本田顕子参議院議員(以下、敬称略)議連では、エビデンス(科学的根拠)に基づいて、明るい社会保障制度の在り方を提言したいと考え、民間企業や学識経験者等からさまざまな意見を伺ってきました。その中で、女性特有の疾患について、これまで表立って議論されることが少なく、それが結果として社会全体に悪影響を及ぼしているのではないか、というご指摘を多くいただきました。
上野議連の加藤勝信顧問や世耕弘成顧問とも相談しながら、女性特有の疾患や健康支援に焦点を当てて議論を進めることになりました。
本田なぜ、女性への健康支援が大切かと言いますと、女性が健康であることが、ひいては社会の幸せにつながるからです。例えば、月経随伴症状※1による労働損失は、実に4900億円(経済産業省調べ)を超えると試算されています。
近年は女性の社会進出が進み、労働力人口に占める女性の割合が4割を超えています。経済産業省が実施した働く女性へのアンケートでは、女性特有の疾患などによって、約5割が職場で困った経験があると回答。留学や赴任、キャリアアップなど「職場で何かを諦めなくてはならないと感じた経験がある」女性は、約4割に及んでいます。
女性と男性とでは罹患しやすい病気が異なりますし、病気によってはかかりやすい年齢も、病状の出方や治療法なども異なります。
友納理緒参議院議員(以下、敬称略)女性は、思春期、性成熟期、更年期、老年期と、生涯を通じて女性ホルモンの分泌が大きく変動するため、心身に大きな影響を及ぼします。

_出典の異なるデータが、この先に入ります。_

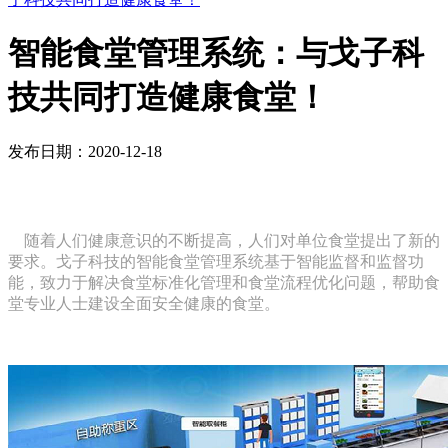
智能食堂管理系统：与戈子科
技共同打造健康食堂！
发布日期：2020-12-18
随着人们健康意识的不断提高，人们对单位食堂提出了新的
要求。戈子科技的智能食堂管理系统基于智能监督和监督功
能，致力于解决食堂标准化管理和食堂流程优化问题，帮助食
堂专业人士建设全面安全健康的食堂。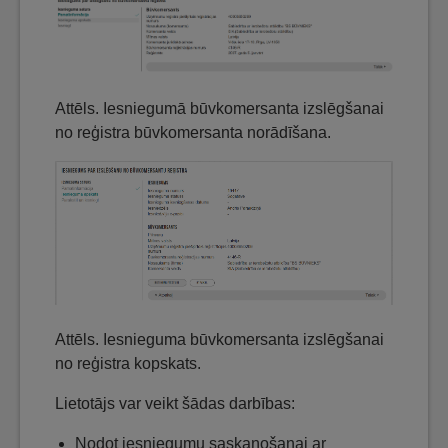
Attēls. Iesniegumā būvkomersanta izslēgšanai
no reģistra būvkomersanta norādīšana.
Attēls. Iesnieguma būvkomersanta izslēgšanai
no reģistra kopskats.
Lietotājs var veikt šādas darbības:
Nodot iesniegumu saskaņošanai ar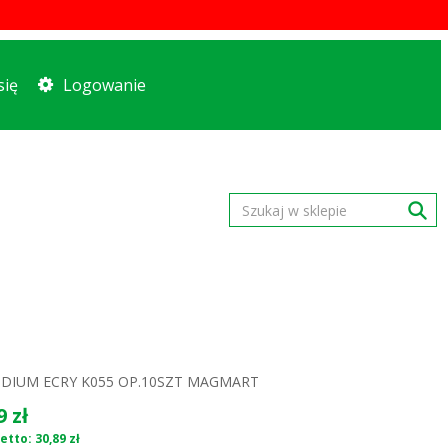
się
Logowanie
DIUM ECRY K055 OP.10SZT MAGMART
9 zł
etto: 30,89 zł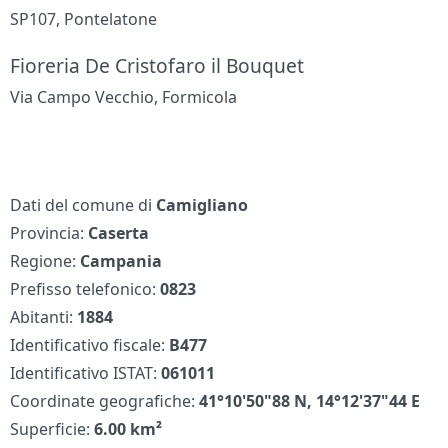
SP107, Pontelatone
Fioreria De Cristofaro il Bouquet
Via Campo Vecchio, Formicola
Dati del comune di
Camigliano
Provincia:
Caserta
Regione:
Campania
Prefisso telefonico:
0823
Abitanti:
1884
Identificativo fiscale:
B477
Identificativo ISTAT:
061011
Coordinate geografiche:
41°10'50"88 N, 14°12'37"44 E
Superficie:
6.00 km²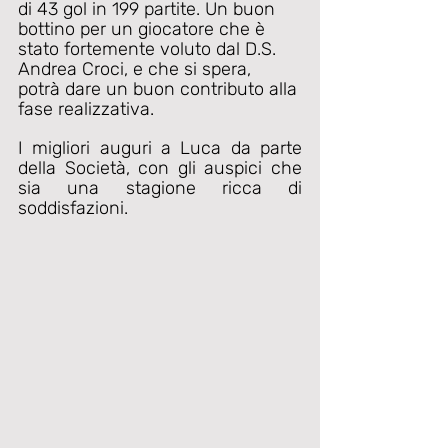
di 43 gol in 199 partite. Un buon 
bottino per un giocatore che è 
stato fortemente voluto dal D.S. 
Andrea Croci, e che si spera, 
potrà dare un buon contributo alla 
fase realizzativa.
I migliori auguri a Luca da parte 
della Società, con gli auspici che 
sia una stagione ricca di 
soddisfazioni.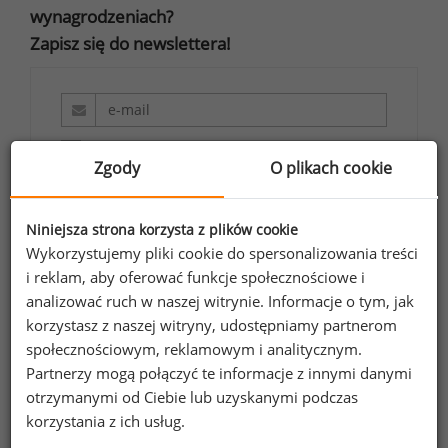
wynagrodzeniach?
Zapisz się do newslettera!
Wyrażam zgodę na przetwarzanie moich
Zgody
O plikach cookie
danych osobowych zawartych w
formularzu przez Sedlak
Sedlak sp. z o.o.
&
Niniejsza strona korzysta z plików cookie
sp. k. w celu otrzymywania bezpłatnego
Wykorzystujemy pliki cookie do spersonalizowania treści
newsletter’a portalu wynagrodzenia.pl.
i reklam, aby oferować funkcje społecznościowe i
Wyrażam zgodę na przesyłanie na podany
analizować ruch w naszej witrynie. Informacje o tym, jak
adres e-mail ofert handlowych oraz
korzystasz z naszej witryny, udostępniamy partnerom
informacji marketingowych. Oświadczam,
społecznościowym, reklamowym i analitycznym.
że zapoznałem się z treścią
informacji na
Partnerzy mogą połączyć te informacje z innymi danymi
temat przetwarzania
.
otrzymanymi od Ciebie lub uzyskanymi podczas
korzystania z ich usług.
Zapisz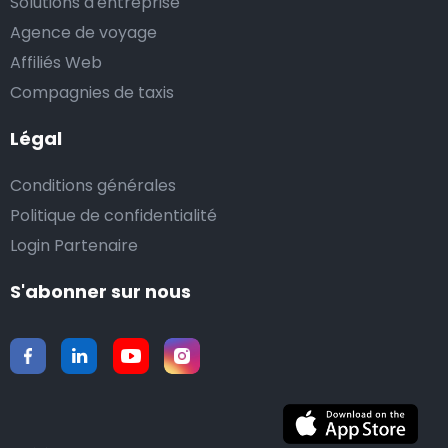
Solutions d'entreprise
Agence de voyage
Affiliés Web
Compagnies de taxis
Légal
Conditions générales
Politique de confidentialité
Login Partenaire
S'abonner sur nous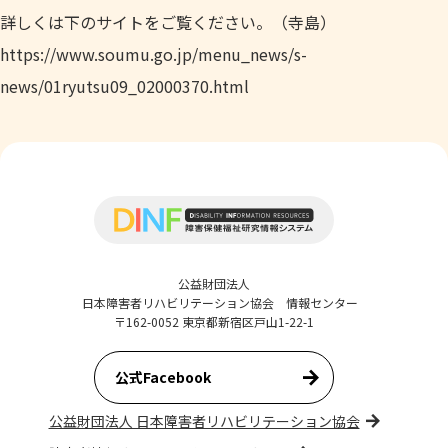
詳しくは下のサイトをご覧ください。（寺島）
https://www.soumu.go.jp/menu_news/s-
news/01ryutsu09_02000370.html
公益財団法人
日本障害者リハビリテーション協会 情報センター
〒162-0052 東京都新宿区戸山1-22-1
公式Facebook
公益財団法人 日本障害者リハビリテーション協会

ライフステージごとにかかりやすい病気や症状(下図)が違うのは、そのためです。
生稲晃子参議院議員(以下、敬称略)最近は、平均初潮年齢が低年齢化しています。また、出産回数が減ったために月経の回数が増加。月経期間も長くなり、月経前症候群(PMS)や月経困難症、子宮内膜症などの病気が増えてきました。
女性ホルモンの分泌は、更年期になると減少するため、ホットフラッシュ(ほてり、のぼせ)、動悸など、体のさまざまな不調を感じやすくなります。さらに老年期は、女性は男性に比べて骨粗しょう症や認知症などの発症率が高くなります。
女性が生涯を通じて明るく、充実した毎日を過ごすには、女性の健康を包括的に、かつ女性特有の体調の変化をしっかり把握して、的確な支援につなげていくことが重要です。